#### PROBLEM DETAILS
This exercise calls for every line of the data below with the string "example" in it.

#### SOURCE DATA

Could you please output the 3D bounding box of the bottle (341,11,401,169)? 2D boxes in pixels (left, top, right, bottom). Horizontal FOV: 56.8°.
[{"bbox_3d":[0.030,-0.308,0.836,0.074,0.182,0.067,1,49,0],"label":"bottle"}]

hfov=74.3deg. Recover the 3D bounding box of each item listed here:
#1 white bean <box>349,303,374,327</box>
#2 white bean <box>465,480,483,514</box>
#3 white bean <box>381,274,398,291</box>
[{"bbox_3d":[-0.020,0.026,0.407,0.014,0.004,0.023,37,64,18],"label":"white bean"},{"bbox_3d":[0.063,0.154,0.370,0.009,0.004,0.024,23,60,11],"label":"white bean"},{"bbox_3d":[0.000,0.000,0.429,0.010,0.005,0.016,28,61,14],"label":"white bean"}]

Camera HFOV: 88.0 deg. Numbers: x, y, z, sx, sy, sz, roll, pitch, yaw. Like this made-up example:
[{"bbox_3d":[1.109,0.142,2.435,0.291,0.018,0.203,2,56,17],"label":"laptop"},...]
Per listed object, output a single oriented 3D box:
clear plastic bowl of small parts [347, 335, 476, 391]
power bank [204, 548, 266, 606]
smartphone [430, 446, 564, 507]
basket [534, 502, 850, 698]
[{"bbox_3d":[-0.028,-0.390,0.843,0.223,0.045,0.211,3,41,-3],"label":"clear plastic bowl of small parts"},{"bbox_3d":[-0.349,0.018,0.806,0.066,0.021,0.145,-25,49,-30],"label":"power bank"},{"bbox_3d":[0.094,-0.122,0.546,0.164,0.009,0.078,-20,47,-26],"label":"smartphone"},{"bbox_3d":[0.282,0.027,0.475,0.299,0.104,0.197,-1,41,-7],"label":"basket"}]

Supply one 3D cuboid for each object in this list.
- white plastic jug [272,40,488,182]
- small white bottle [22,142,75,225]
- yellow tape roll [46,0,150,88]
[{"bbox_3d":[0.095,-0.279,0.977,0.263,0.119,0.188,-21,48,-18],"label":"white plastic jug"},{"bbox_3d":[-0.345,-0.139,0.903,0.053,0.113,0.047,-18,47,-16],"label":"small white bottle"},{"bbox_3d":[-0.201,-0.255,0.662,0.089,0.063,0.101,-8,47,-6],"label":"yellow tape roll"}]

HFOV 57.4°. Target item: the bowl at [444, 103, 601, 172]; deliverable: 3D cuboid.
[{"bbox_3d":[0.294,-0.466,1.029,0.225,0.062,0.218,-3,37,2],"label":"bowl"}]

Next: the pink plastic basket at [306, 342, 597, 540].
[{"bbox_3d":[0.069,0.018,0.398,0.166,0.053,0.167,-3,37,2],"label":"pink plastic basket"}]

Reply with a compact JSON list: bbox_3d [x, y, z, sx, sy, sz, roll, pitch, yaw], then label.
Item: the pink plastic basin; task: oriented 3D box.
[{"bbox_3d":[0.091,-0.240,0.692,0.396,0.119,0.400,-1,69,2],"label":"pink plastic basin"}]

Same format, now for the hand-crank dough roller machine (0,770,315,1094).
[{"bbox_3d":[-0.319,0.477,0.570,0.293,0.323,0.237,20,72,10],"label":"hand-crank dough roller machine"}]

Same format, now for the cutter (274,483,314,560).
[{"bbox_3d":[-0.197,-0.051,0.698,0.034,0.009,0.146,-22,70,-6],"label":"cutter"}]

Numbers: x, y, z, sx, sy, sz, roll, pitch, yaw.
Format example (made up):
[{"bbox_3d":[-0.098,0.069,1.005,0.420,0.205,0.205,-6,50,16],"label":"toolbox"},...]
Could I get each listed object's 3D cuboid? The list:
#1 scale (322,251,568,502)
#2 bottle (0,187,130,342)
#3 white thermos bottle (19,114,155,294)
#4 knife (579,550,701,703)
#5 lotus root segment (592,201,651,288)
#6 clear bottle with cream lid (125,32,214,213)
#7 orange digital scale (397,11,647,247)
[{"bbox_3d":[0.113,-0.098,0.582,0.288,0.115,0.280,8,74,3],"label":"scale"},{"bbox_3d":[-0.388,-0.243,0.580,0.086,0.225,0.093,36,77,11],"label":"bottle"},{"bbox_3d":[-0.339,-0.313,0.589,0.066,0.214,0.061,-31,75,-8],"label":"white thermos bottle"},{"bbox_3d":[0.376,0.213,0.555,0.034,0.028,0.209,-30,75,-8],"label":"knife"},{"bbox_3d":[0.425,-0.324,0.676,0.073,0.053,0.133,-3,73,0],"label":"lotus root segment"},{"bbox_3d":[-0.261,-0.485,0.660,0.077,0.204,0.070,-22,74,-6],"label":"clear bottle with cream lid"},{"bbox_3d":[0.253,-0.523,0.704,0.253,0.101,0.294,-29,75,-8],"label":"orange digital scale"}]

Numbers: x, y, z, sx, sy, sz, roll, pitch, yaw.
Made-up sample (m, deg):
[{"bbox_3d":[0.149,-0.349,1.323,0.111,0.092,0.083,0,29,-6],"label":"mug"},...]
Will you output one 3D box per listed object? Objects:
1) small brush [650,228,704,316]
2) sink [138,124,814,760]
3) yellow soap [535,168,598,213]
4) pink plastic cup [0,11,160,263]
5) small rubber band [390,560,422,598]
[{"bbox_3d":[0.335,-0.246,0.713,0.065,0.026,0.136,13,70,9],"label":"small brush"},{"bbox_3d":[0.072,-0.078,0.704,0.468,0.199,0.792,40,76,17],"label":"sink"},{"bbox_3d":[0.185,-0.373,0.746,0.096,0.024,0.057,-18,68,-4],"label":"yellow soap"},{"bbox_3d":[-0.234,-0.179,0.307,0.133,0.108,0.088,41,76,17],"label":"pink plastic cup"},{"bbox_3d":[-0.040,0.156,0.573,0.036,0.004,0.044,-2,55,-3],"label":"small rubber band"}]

#### ANSWER SECTION
Camera HFOV: 88.0 deg. Numbers: x, y, z, sx, sy, sz, roll, pitch, yaw. Like this made-up example:
Format example (made up):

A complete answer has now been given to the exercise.